Against a historical yardstick, surgery as a scientific discipline is fairly new. Although basic surgical techniques have existed for centuries, routinely incising into the anesthetized human body, and manipulating its organs and tissues for the benefit of the ill, would seem miraculous to someone born two centuries ago. Widespread standards for surgical residency training, and intense regulation by medical organizations and governments around the world, have reassured the public that surgery is generally safe.

Systems of national education, training, certification and credentialing have proven effective in guaranteeing minimum standards for surgical procedures in many countries. But can we do better? Are the differences in outcomes of major surgical procedures related simply to patient selection or do differences in technique and perioperative care matter?

Health services research has addressed this question by examining how perioperative morbidity varies by hospital and surgeon volume. These variations point to underlying differences in quality of care. The methodology comes from the field of industrial engineering, which applies statistical analysis to document variations in each step of the process of production, substantially improving the quality of the final product.

There are clear differences in outcomes among surgeons performing major urological procedures. In the US, operative mortality after cystectomy is almost twice as high in the hands of low- compared to high-volume surgeons, a difference of 2.4 deaths for every 100 cystectomies.1 Mortality after nephrectomy for cancer was significantly higher in the lowest volume hospitals than in the highest.2 Radical prostatectomy perioperative complication rates are significantly lower when performed by high-volume surgeons.3,4 Volume is not the only factor: perioperative complications, anastomotic strictures, and long-term incontinence rates vary markedly, even among high-volume surgeons. Furthermore, surgeons with poor outcomes by one measure are more likely to have poor outcomes by the other two.4

Society has a clear interest in improved surgical outcomes. In the US, the national Surgical Care Improvement Project (www.medqic.org) has established evidence-based strategies to improve surgical quality.
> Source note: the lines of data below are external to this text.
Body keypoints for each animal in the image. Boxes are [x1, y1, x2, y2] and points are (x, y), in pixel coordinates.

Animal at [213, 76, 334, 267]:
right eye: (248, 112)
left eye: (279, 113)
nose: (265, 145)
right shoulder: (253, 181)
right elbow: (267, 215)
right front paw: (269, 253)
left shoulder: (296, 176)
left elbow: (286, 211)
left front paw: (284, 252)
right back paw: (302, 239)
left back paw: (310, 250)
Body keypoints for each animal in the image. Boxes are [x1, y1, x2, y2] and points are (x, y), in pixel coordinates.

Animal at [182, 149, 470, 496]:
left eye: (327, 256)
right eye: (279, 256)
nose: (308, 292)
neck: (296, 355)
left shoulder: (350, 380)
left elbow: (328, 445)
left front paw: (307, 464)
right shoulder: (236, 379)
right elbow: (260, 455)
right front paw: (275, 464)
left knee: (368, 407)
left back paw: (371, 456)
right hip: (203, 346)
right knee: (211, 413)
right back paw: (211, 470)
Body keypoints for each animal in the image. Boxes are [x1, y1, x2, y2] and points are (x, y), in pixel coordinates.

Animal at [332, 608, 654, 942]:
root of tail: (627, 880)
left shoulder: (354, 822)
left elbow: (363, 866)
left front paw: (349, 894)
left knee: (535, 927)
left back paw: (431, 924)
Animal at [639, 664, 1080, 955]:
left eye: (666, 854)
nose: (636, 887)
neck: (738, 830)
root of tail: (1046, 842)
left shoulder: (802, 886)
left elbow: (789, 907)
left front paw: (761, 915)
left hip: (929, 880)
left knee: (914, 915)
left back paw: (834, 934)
Their goal is to reduce major perioperative complications by 25% before 2010. The Leapfrog Group (www.leapfroggroup.org) rates hospitals by quality, encourages public reporting of outcomes, and steers patients to high-volume hospitals for complex procedures.

A good outcome depends more on fundamental factors such as patient selection, anesthesia, perioperative care, surgical technique and sound judgment, than volume. All of these factors can be more readily assessed in high-volume settings.
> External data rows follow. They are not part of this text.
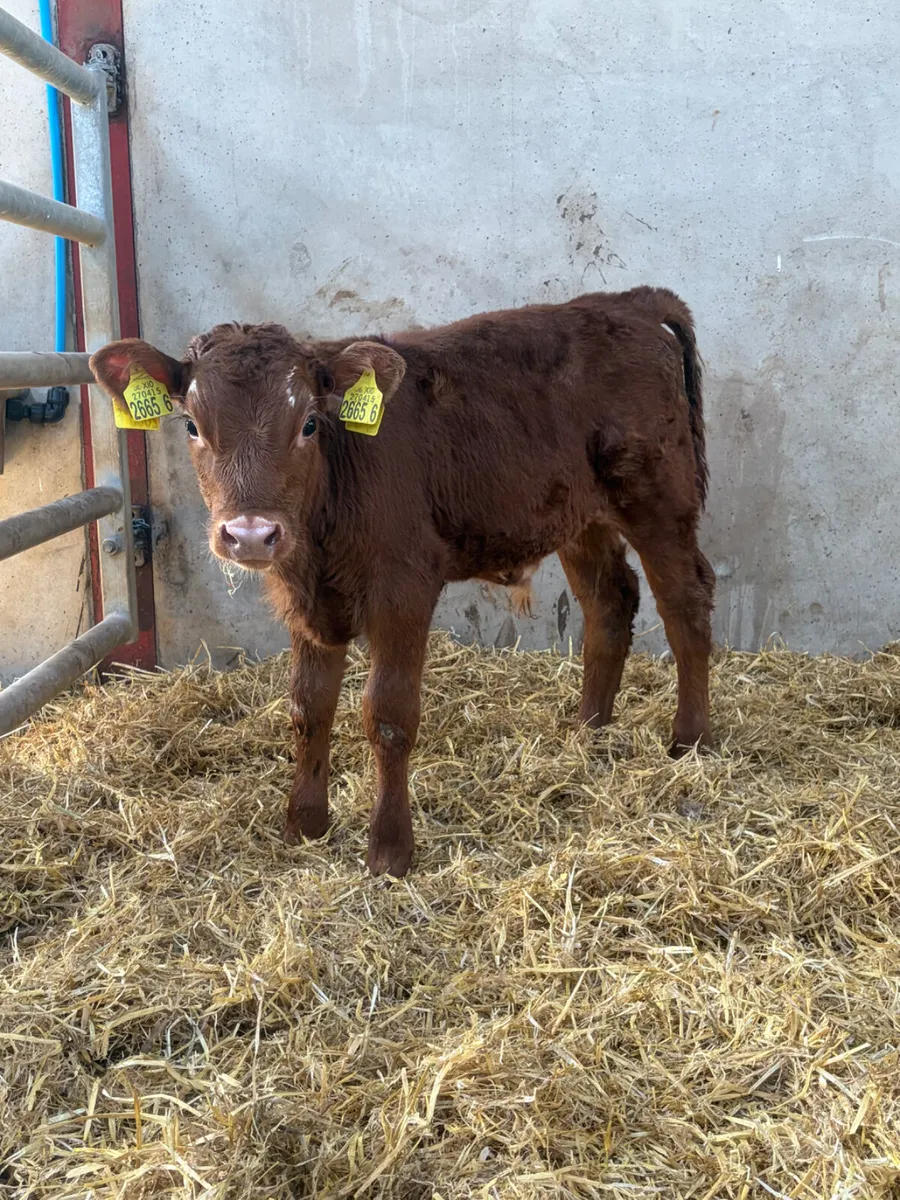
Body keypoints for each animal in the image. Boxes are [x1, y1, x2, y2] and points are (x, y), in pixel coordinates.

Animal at [90, 287, 715, 877]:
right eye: (192, 425)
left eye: (309, 424)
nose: (250, 535)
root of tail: (628, 302)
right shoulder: (303, 601)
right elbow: (307, 707)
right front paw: (304, 826)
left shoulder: (404, 589)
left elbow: (388, 716)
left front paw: (390, 852)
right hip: (580, 518)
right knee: (609, 603)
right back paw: (588, 731)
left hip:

The introduction of laparoscopic surgery has focused attention on surgical technique for the first time in decades. The field of outcomes research provides tools for measuring results comprehensively and objectively. In the future we are likely to see many more studies of the quality of surgical care and clinical trials directly comparing the outcomes of different procedures. How should we respond to measured differences in outcomes?
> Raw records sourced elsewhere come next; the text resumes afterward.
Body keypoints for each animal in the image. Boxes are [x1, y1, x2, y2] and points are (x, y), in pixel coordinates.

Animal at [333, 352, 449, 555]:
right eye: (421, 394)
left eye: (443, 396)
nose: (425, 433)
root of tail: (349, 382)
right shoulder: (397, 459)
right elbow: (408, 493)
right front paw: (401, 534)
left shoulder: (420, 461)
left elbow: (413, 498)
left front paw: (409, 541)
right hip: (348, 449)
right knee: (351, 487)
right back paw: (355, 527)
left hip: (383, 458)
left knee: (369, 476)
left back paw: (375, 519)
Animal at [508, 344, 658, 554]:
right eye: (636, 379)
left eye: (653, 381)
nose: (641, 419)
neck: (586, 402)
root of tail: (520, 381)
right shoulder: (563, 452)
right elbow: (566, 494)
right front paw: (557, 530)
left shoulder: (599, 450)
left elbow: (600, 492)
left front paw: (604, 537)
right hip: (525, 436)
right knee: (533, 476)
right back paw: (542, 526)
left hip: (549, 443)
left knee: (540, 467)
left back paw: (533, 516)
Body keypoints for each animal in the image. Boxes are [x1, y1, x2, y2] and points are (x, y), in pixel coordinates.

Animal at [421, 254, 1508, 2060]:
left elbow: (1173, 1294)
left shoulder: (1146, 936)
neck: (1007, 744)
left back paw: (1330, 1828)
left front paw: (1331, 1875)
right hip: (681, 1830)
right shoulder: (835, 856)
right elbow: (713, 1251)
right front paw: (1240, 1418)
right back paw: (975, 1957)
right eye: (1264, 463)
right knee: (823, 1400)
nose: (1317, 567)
Steerage of patients to high-volume providers will grow, but is likely to have less effect on rural than urban centers. Specialization will continue, in private practice as well as in university centers, as it offers competitive advantages as well as improved outcomes. Education can also play a critical role. An effective educational program can substitute for years of experience. Accepting the facts is the first step: surgical technique matters. Surgeons can learn to improve, if they want to, and if high-quality educational programs are available from their professional organizations.